It seems that nowhere will be safe, with reports in yesterday’s Sunday Times suggesting that the country’s most protected landscapes, such as national parks will be allowed to be fracked. The controversial technology will also be able to be used under cities.
In total, the Department for Energy and Climate Change is expected to announce that a staggering two-thirds of Britain could be opened up for fracking companies.
Some of the country’s most iconic and beautiful landscapes could be under threat, from the chalk downlands of Kent to the North Yorkshire moors made famous by the vet James Harriot.
The rich rolling hills of South Devon and the flatlands of North Norfolk could all be threatened. So too could the affluent Cotswolds, home to the rich and famous.

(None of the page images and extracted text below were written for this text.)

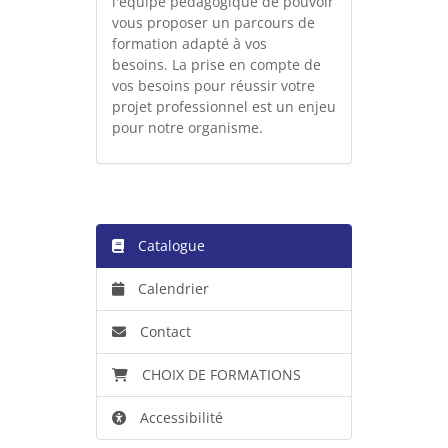
l'équipe pédagogique de pouvoir
vous proposer un parcours de
formation adapté à vos
besoins. La prise en compte de
vos besoins pour réussir votre
projet professionnel est un enjeu
pour notre organisme.
Catalogue
Calendrier
Contact
CHOIX DE FORMATIONS
Accessibilité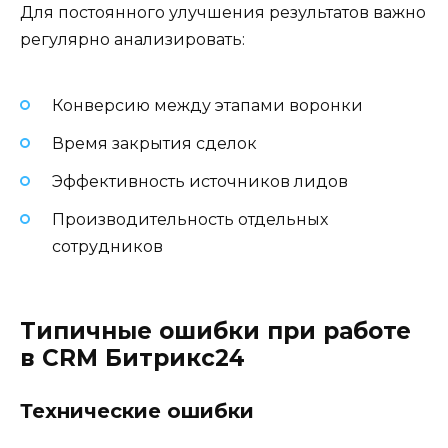
Для постоянного улучшения результатов важно
регулярно анализировать:
Конверсию между этапами воронки
Время закрытия сделок
Эффективность источников лидов
Производительность отдельных
сотрудников
Типичные ошибки при работе
в CRM Битрикс24
Технические ошибки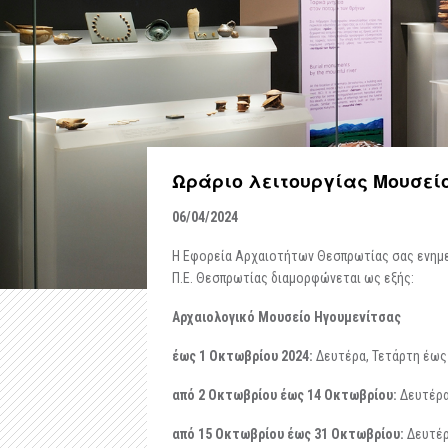
Ωράριο λειτουργίας Μουσεί
06/04/2024
Η Εφορεία Αρχαιοτήτων Θεσπρωτίας σας ενημε
Π.Ε. Θεσπρωτίας διαμορφώνεται ως εξής:
Αρχαιολογικό Μουσείο Ηγουμενίτσας
έως 1 Οκτωβρίου 2024:
Δευτέρα, Τετάρτη έως Κ
από 2 Οκτωβρίου έως 14 Οκτωβρίου:
Δευτέρα,
από 15 Οκτωβρίου έως 31 Οκτωβρίου:
Δευτέρ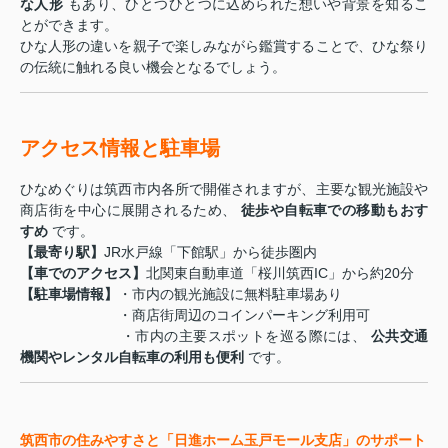
な人形
もあり、ひとつひとつに込められた想いや背景を知るこ
とができます。
ひな人形の違いを親子で楽しみながら鑑賞することで、ひな祭り
の伝統に触れる良い機会となるでしょう。
アクセス情報と駐車場
ひなめぐりは筑西市内各所で開催されますが、主要な観光施設や
商店街を中心に展開されるため、
徒歩や自転車での移動もおす
すめ
です。
【最寄り駅】
JR水戸線「下館駅」から徒歩圏内
【車でのアクセス】
北関東自動車道「桜川筑西IC」から約20分
【駐車場情報】
・市内の観光施設に無料駐車場あり
・商店街周辺のコインパーキング利用可
・
市内の主要スポットを巡る際には、
公共交通
機関やレンタル自転車の利用も便利
です。
筑西市の住みやすさと「日進ホーム玉戸モール支店」のサポート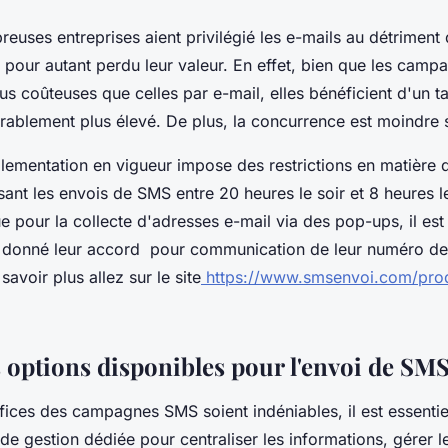
euses entreprises aient privilégié les e-mails au détriment
s pour autant perdu leur valeur. En effet, bien que les cam
us coûteuses que celles par e-mail, elles bénéficient d'un t
ablement plus élevé. De plus, la concurrence est moindre s
lementation en vigueur impose des restrictions en matière 
isant les envois de SMS entre 20 heures le soir et 8 heures l
pour la collecte d'adresses e-mail via des pop-ups, il est
nt donné leur accord pour communication de leur numéro de
savoir plus allez sur le site
https://www.smsenvoi.com/produ
 options disponibles pour l'envoi de SMS
fices des campagnes SMS soient indéniables, il est essentie
de gestion dédiée pour centraliser les informations, gérer l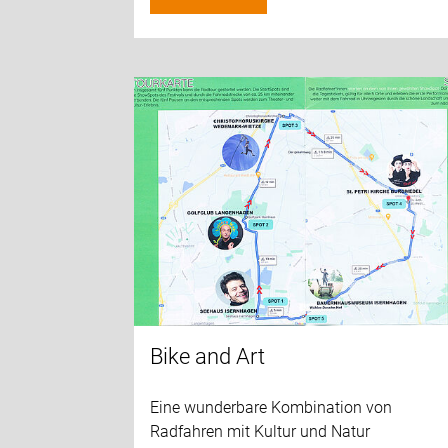
Bike and Art
Eine wunderbare Kombination von
Radfahren mit Kultur und Natur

Compared to the vast rural areas of America, Britain is a small crowded island and it looks like the Conservative-led government will have a genuine fight with rural and urban communities across the land.

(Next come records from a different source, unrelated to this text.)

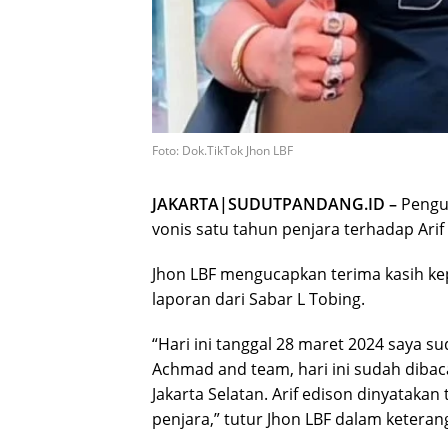
Foto: Dok.TikTok Jhon LBF
JAKARTA|SUDUTPANDANG.ID –
Pengu
vonis satu tahun penjara terhadap Arif
Jhon LBF mengucapkan terima kasih k
laporan dari Sabar L Tobing.
“Hari ini tanggal 28 maret 2024 saya 
Achmad and team, hari ini sudah dibac
Jakarta Selatan. Arif edison dinyatakan
penjara,” tutur Jhon LBF dalam keterang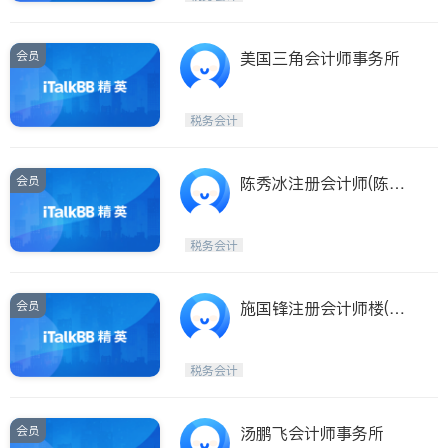
会员
美国三角会计师事务所
税务会计
会员
陈秀冰注册会计师(陈秀
冰注册会计师 CHAN, SA
MANTHA S., C.P.A.)
税务会计
会员
施国锋注册会计师楼(施
国锋注册会计师楼 SEE,K
UO F., C.P.A.)
税务会计
会员
汤鹏飞会计师事务所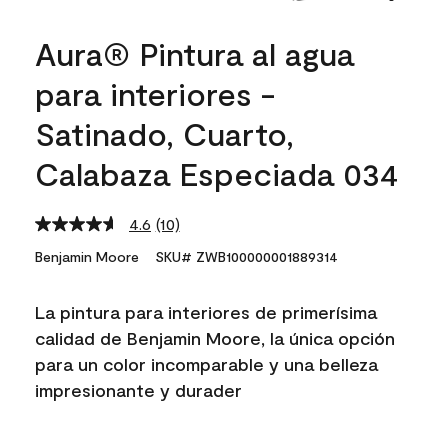
Aura® Pintura al agua
para interiores -
Satinado, Cuarto,
Calabaza Especiada 034
4.6
(10)
Read
10
Benjamin Moore
SKU# ZWB100000001889314
Reviews.
Same
page
La pintura para interiores de primerísima
link.
calidad de Benjamin Moore, la única opción
para un color incomparable y una belleza
impresionante y durader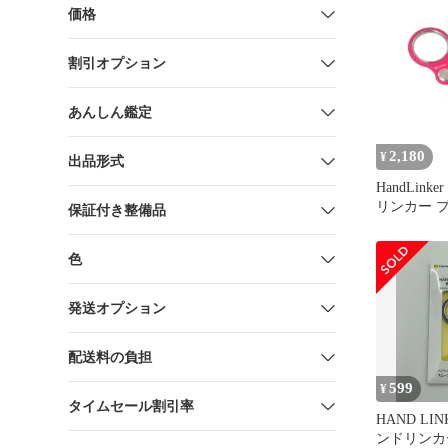
プ 41‐804
価格
無料
割引オプション
あんしん鑑定
2,180
¥
出品形式
HandLinke
リンカー 
保証付き整備品
ング モバ
ラップ フ
色
ップ 落下防
ンク)
発送オプション
配送料の負担
599
¥
タイムセール割引率
HAND LINK
ンドリンカ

We have already seen communities fighting fracking from Balcombe in Southern England, to Manchester and Lancashire in the North. Many of the proposed areas are traditionally Conservative, so the government is picking a fight with its own voters.
And slowly but surely, fracking development is gathering a-pace. This week, one of the largest British fracking companies, Cuadrilla will submit a planning application to Lancashire county council to frack for a site in the North West.

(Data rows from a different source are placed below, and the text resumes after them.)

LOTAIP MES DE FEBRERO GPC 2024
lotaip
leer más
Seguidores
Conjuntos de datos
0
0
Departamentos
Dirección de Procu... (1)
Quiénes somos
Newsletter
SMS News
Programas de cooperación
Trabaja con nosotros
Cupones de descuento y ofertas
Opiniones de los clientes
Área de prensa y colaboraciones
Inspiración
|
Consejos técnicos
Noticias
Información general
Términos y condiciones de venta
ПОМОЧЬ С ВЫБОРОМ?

The company is now boasting that the first quantities of fracked gas could enter the national grid by late next year.
But even this one fracking operation shows the size of the fight ahead, with at least six sites with some 10 to 20 wells at each site. That could be 120 wells in just one fracking operation. In total thousands of wells will be needed. There can only be conflict with communities and householders.
The majority of people are opposed to fracking. A recent YouGov poll revealed 74% of Britons oppose plans to allow fracking under their home without their permission.
In order to get around this, the government is set to change the law to make it easier to frack beneath people’s homes without having to give them compensation or permission.
The boss of Cuadrilla agrees that local communities should get nothing. Francis Egan said: “I don’t think there’s any disturbance. If someone flies two miles above your house, do you get compensation?”
Further pressure to frack came last week from a House of Lords Committee, which urged the government to fast-track fracking and prevent landowners from stopping fracking.
Lord MacGregor, who chairs the Economic Affairs Committee, said: “The committee strongly supports the decision to go ‘all out for shale’ … Developing a successful shale gas and oil industry should be a national priority.”
But Doug Parr, chief scientist at Greenpeace UK, accused the Lords or “cherry-picking the wafer-thin evidence that fits a foregone conclusion about the benefits of shale gas.”
Greenpeace also pointed out that several members of the committee have energy industry interests. One member, Baroness Noakes, holds shares in at least three firms with interests in shale gas, including Centrica.
The fact that this point has hardly caused a ripple of concern in the mainstream media, shows just how corroded our politics has become.